Some of Josh Regel's best memories of high school were Friday nights under the bright stadium lights spent cheering on the Highlander football team with his classmates.

Baldwin High School's Class of 2014 graduated Tuesday night with high hopes and dreams for the future, students said. But, as they looked toward the future, the students selected to speak at this year's graduation looked back fondly on the last four years.

For Maura Kay, the best memories of Baldwin come from her time on the school newspaper staff, the Purbalite, where she went from working as a staff writer her freshman year to editor-in-chief.

“Baldwin is really, really special.

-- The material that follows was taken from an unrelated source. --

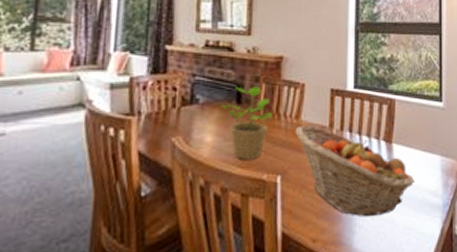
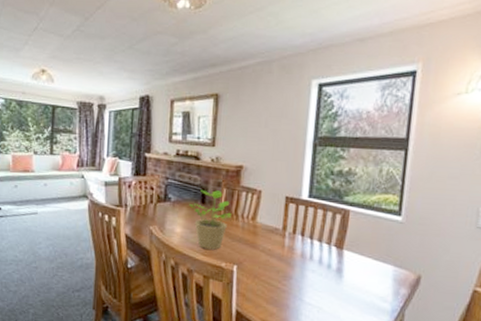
fruit basket: present [295,125,414,217] -> none [250,226,363,310]

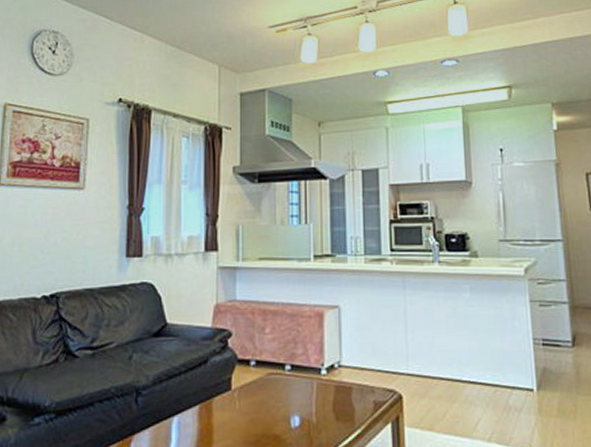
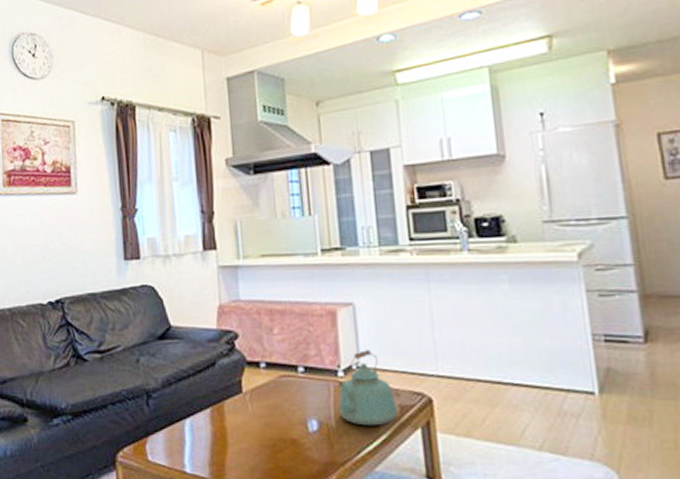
kettle: none [320,348,372,422] -> present [338,349,398,426]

You can't compare it to anything around,” said Kay, 18. “It's in its own league. It's definitely marching to its own drum and it lets the kids inside do that too. You can go from being a nobody to running a newspaper in a few years.”

Regel, Kay and graduating senior Jill McDonnell spoke at graduation as distinguished speakers, meaning they had more than a 4.2 grade point average and were selected to represent their peers.

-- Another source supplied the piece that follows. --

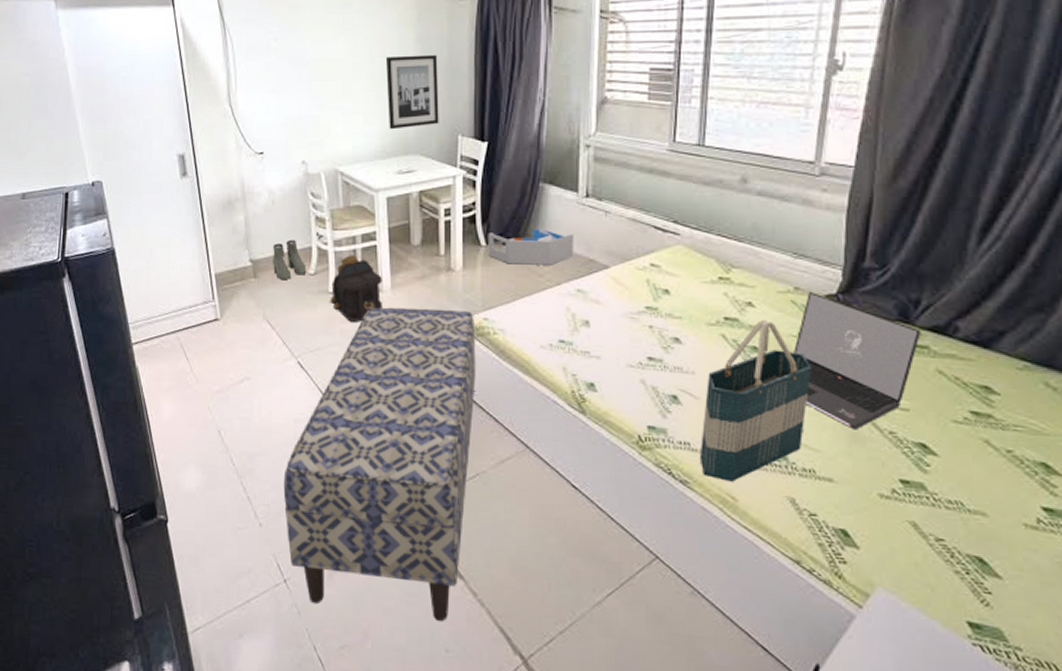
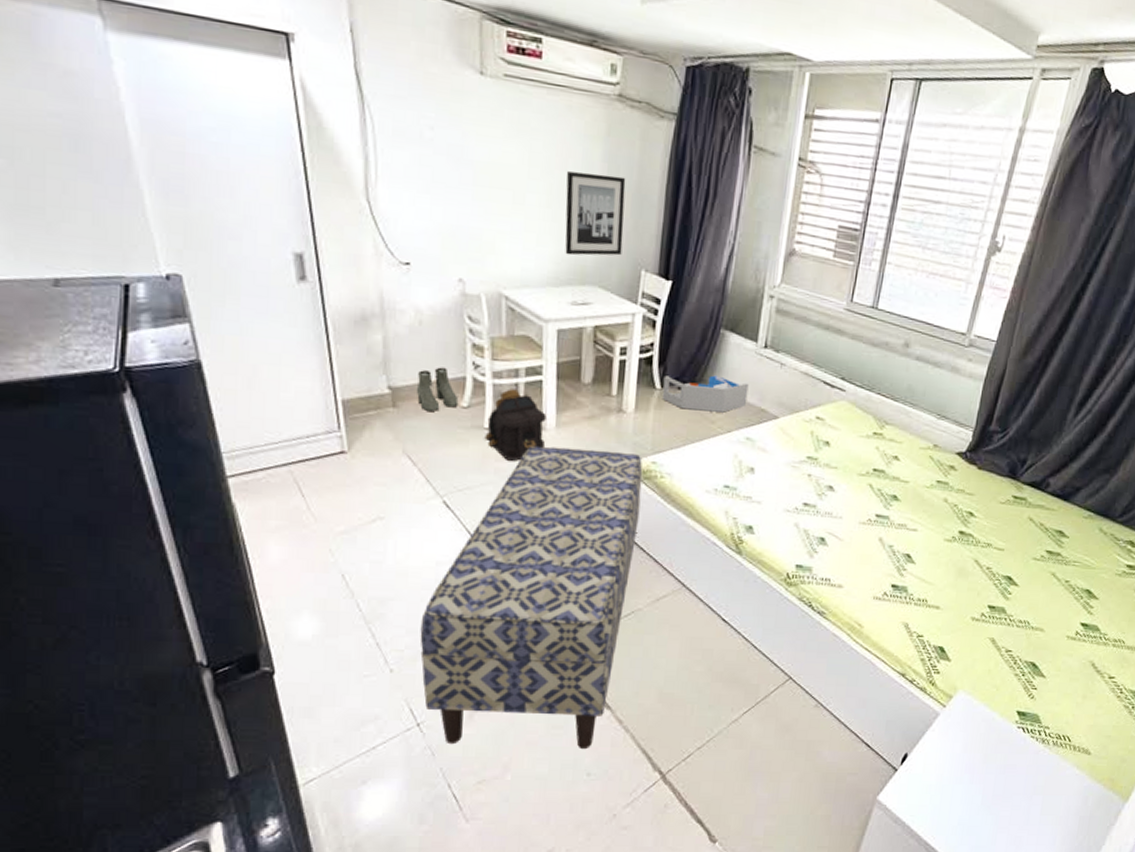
tote bag: present [699,318,812,482] -> none [836,471,937,611]
laptop: present [794,292,921,430] -> none [925,449,1022,566]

Baldwin High School has something for everything and the students take advantage, they said.

“You find your little niche,” said Kay, 18, who plans to attend the University of Pittsburgh in the fall and major in political science.

Kay credits Baldwin High School for getting her “out of my shell.”

“This is where I became a real human being,” said Kay, who participated in the National Honor Society and Literary Guild. “Baldwin has done wonders for my personal confidence.”

“If there isn't a position available for you, make one for yourself. Find your own way,” Kay said.

Baldwin stands out for “the quality of the education” it offers for its students, said McDonnell, 18, who plans to attend the University of Pittsburgh this fall and major in pre-medicine.

“The teachers definitely care about what they teach. They prepare us for the real world,” said McDonnell, 18, whose best memory of high school life was senior prom. “That's the last time that we all got to celebrate together.”

The diverse student population at Baldwin helps to prepare students for the “real world,” said McDonnell, who participated in the National Honor Society, National Art Honor Society, and started a pre-med club at Baldwin, where students were given opportunities to shadow professionals in the field and monthly guest speakers were brought in to talk to the students.

For Regel, 18, who plans to attend Pennsylvania State University in the fall and major in engineering, the “small moments” of high school life are probably what he'll remember most when he looks back his time at Baldwin.

“We've been through it all. We've been through the good times and the bad times. We were just a family through all,” said Regel, who played baseball his freshman to junior years, participated in the Red Cross Club, math league, National Honor Society and served as an ambassador for People to People in London in 2012. “We cared for each other. We were always there for each other.”